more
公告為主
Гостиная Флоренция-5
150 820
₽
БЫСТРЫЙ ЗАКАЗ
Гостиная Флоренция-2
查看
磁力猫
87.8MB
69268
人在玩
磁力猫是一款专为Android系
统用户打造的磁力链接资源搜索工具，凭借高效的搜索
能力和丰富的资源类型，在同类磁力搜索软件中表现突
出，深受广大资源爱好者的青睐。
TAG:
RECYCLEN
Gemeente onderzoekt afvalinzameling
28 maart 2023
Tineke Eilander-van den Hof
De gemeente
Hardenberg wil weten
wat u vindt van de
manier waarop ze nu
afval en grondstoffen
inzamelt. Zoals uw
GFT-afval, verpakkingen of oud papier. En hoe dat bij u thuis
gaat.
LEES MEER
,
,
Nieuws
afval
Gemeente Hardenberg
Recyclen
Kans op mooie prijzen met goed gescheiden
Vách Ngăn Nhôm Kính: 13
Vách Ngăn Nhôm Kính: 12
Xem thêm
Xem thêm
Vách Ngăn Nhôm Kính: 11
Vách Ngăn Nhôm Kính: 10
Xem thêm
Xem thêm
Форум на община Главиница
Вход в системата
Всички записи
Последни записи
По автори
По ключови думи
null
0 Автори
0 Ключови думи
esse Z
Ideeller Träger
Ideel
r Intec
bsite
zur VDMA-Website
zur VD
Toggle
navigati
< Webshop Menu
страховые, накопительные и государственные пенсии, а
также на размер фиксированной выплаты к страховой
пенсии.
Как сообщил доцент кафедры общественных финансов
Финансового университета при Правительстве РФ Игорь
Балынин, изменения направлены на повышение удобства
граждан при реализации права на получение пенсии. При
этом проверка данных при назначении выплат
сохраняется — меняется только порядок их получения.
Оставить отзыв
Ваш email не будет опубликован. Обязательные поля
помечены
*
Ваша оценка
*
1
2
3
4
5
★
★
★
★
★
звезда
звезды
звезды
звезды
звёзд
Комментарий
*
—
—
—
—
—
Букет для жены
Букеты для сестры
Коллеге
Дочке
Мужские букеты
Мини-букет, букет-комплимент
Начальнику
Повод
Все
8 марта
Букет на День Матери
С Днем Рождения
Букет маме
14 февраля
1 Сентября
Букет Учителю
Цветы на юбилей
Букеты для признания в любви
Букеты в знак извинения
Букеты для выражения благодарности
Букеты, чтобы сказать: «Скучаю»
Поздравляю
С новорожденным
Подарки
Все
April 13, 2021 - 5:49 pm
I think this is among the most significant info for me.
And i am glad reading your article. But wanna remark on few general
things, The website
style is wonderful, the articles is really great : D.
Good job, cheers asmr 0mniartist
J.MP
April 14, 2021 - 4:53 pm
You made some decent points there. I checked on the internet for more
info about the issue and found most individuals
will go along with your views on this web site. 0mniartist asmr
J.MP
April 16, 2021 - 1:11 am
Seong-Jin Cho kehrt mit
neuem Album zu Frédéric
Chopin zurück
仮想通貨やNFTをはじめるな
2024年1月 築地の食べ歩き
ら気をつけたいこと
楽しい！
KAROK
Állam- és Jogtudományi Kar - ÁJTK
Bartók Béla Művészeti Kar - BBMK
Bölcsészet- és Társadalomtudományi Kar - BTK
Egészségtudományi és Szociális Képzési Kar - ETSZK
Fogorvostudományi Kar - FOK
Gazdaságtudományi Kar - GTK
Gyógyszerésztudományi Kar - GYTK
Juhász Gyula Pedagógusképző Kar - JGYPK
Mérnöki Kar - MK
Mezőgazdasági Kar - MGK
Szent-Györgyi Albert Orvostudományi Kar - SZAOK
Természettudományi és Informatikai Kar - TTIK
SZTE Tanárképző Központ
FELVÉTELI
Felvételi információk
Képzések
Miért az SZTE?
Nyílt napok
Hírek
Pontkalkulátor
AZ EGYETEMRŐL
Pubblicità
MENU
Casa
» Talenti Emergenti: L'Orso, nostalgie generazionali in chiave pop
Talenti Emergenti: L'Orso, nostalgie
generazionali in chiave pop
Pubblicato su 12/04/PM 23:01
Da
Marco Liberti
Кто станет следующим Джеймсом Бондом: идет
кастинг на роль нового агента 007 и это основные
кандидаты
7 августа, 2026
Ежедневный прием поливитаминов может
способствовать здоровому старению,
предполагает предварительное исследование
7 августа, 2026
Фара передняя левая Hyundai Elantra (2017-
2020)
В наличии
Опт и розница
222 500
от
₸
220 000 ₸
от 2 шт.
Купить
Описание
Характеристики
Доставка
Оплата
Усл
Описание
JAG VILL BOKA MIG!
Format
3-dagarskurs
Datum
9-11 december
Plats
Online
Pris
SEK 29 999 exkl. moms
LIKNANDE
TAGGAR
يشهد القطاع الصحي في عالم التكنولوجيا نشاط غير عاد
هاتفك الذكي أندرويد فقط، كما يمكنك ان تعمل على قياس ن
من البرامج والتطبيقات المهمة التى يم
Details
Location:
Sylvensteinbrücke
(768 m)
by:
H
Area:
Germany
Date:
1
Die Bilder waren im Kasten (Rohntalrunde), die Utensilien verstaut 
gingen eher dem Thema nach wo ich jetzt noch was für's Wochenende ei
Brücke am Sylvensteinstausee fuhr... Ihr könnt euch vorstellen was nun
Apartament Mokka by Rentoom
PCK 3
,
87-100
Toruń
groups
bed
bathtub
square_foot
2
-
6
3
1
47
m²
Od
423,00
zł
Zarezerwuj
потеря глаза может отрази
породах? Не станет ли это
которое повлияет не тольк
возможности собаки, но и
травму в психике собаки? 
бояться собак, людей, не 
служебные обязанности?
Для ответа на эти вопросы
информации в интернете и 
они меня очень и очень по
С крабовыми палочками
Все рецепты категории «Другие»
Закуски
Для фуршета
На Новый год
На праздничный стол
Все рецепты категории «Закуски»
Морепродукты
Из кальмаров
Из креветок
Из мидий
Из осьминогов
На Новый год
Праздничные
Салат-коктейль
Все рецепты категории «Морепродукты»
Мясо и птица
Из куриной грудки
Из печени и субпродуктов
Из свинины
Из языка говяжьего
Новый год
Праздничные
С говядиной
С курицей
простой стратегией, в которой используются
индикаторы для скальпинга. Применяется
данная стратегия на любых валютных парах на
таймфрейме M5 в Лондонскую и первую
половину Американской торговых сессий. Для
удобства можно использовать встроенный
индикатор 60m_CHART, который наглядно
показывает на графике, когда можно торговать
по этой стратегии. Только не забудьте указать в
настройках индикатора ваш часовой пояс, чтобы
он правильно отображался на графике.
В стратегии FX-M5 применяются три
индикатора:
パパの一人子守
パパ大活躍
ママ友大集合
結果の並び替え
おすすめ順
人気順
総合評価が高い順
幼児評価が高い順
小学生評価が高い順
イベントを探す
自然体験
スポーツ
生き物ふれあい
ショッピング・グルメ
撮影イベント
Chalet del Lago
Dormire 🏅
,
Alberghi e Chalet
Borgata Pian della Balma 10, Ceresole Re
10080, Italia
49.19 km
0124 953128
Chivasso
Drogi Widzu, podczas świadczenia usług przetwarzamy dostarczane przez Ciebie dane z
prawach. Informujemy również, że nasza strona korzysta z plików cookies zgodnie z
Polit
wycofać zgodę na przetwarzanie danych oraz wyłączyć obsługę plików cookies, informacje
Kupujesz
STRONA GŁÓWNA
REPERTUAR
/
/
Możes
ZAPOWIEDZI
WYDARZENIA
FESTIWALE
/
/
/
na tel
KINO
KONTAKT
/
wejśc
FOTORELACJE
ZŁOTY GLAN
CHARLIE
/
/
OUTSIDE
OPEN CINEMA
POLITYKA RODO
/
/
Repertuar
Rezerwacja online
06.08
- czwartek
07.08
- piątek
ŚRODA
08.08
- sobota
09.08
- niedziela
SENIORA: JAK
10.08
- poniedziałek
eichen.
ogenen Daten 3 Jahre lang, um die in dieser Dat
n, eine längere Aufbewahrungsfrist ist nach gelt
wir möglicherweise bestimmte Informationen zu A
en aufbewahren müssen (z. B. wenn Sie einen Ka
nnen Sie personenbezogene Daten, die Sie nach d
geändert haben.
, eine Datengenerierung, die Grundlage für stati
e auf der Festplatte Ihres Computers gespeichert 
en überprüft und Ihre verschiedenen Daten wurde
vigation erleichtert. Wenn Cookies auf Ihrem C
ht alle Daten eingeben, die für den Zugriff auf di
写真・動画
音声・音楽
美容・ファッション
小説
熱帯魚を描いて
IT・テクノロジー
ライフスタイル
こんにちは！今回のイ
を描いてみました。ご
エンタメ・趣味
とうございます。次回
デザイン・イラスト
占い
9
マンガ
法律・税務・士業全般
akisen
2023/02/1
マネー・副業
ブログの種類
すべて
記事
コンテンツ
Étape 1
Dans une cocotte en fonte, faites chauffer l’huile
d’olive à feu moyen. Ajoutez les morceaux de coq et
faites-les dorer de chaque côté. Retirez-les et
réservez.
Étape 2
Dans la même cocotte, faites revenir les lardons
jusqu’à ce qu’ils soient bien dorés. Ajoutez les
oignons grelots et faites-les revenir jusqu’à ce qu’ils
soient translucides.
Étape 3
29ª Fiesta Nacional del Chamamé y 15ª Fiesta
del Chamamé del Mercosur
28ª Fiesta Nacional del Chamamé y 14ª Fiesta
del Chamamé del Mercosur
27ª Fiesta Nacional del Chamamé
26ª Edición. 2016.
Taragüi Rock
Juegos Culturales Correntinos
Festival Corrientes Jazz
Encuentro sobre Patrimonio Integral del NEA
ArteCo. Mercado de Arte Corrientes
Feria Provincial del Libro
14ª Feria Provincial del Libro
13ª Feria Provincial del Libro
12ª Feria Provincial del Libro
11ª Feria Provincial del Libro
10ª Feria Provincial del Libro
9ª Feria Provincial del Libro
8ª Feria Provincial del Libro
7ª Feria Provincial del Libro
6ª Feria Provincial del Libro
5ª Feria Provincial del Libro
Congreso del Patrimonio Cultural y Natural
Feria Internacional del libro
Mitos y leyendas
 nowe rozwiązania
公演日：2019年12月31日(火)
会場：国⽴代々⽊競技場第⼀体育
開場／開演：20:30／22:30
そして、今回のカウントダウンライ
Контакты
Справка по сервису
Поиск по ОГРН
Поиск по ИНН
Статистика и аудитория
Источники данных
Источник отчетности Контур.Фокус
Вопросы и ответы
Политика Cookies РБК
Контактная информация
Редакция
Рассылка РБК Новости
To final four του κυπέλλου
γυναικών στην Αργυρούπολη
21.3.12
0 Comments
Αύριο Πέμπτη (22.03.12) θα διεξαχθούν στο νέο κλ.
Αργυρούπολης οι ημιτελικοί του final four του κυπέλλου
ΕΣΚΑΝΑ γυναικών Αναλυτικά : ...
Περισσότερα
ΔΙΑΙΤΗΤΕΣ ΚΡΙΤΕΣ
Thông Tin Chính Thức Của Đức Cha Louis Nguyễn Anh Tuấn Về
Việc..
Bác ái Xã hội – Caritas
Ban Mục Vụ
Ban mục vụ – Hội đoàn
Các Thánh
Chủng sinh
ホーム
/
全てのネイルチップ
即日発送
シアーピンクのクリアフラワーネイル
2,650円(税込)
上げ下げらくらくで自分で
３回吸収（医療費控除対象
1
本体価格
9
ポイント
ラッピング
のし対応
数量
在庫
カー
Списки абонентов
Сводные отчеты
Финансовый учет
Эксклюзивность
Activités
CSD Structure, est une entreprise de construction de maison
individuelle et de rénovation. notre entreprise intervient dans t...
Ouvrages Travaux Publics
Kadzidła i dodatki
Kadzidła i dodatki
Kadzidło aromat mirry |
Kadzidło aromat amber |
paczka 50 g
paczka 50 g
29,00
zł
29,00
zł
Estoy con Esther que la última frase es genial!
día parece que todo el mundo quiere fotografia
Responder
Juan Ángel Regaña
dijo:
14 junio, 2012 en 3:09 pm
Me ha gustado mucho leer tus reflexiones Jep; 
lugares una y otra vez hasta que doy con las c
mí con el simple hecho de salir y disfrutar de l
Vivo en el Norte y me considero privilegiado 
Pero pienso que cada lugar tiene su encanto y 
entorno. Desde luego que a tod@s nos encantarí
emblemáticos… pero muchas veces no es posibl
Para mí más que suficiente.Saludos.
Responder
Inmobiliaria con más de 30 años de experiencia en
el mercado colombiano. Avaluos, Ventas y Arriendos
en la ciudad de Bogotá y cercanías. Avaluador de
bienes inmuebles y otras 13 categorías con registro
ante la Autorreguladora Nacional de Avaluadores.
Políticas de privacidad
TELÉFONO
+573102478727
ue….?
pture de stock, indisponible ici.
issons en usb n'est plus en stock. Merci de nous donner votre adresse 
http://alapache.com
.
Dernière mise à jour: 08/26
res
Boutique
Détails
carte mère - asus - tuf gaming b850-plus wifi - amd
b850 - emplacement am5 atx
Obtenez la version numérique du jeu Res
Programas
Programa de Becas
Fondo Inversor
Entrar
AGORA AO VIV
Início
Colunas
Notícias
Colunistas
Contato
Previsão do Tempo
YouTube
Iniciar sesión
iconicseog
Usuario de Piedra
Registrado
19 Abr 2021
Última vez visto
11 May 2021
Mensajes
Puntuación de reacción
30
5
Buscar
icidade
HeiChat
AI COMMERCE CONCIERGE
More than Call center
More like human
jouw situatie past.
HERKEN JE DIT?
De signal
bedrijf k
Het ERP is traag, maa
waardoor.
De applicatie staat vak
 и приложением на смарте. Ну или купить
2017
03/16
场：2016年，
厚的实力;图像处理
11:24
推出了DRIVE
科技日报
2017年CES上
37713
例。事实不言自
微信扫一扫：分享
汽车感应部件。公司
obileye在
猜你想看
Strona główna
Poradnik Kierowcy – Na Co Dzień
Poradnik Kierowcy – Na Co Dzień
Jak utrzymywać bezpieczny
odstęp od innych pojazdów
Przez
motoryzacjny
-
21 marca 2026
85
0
════════════════════
#### TASK INSTRUCTIONS
For each line above that contains the word "SZTE", make a copy.

#### EXERCISE RESULT
SZTE Tanárképző Központ
Miért az SZTE?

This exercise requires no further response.